**Complete the following:**
(1) In the news article on the Los Angeles spay/neuter voucher program, why did the councilmen reject cutting the program? Answer in one to three sentences.
(2) Go on with the news article about the Los Angeles spay/neuter voucher program from its last sentence.

**Page excerpt:**
L.A. Animal Services reinstates spay and neuter voucher program
L.A. Department of Animal Services General Manager Ed Boks' decision to cut the city's spay/neuter voucher program for low-income pet owners was met with almost uniform disapproval when it was announced earlier this month.
"No one regrets cutting these funds more than I do," Boks said of the move, which he explained was made only due to dire financial straits resulting from a budget shortfall. But vocal critics, including Councilmen Dennis Zine, Jack Weiss and Tony Cardenas, said Boks' explanation simply wasn't good enough. How, they asked, could a city that recently mandated sterilization of pet cats and dogs do away with the very program that made it possible for low-income owners to comply with the law?

**Given data:**
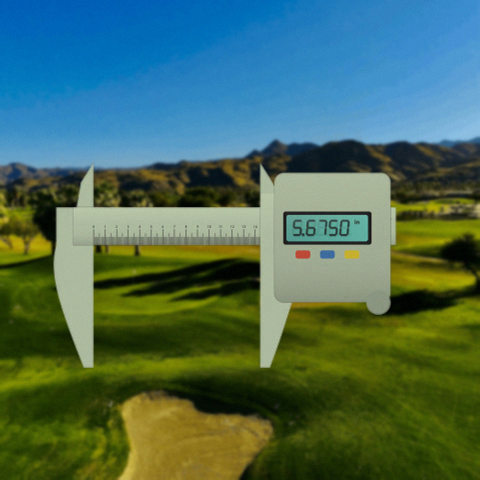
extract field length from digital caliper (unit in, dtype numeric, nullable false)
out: 5.6750 in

**Task-by-task results:**
(1) The city had recently required pet cats and dogs to be sterilized, and the voucher program was what made it possible for low-income owners to comply with that law. Cutting the program would take away that means of compliance.

(2)
Zine, Weiss and others aired their grievances against Boks in a Public Safety Committee meeting Monday. From LAist:
"You have a tendency not to work with anybody, and what you've done is alienate a whole bunch of people -- the folks that love animals, council members," fumed irate [Councilman Zine]. "What you've done is one blunder after another. This is another example of shortsightedness.''
Then Zine hit Boks about his blog. "I don't know of any general manager in the city of Los Angeles that has time to do a blog with all their responsibilities, yet you find time to do a blog."
Elizabeth Oreck, a member of the city's Spay/Neuter Advisory Committee, added her voice to the chorus denouncing Boks' decision, saying that firing staff would be a better money-saving option than cutting the vouchers. "I understand the need to make budget cuts, but eliminating this program is not going to reduce the deficit because the people who no longer have the resources to comply with the law are going to start relinquishing their animals in order to avoid the penalty of noncompliance, and that's going to create a greater burden on our already overcrowded shelters, which is just going to increase the budget deficit," Oreck said.
Today, only about two weeks after the decision was announced, the Department of Animal Services announced its reversal.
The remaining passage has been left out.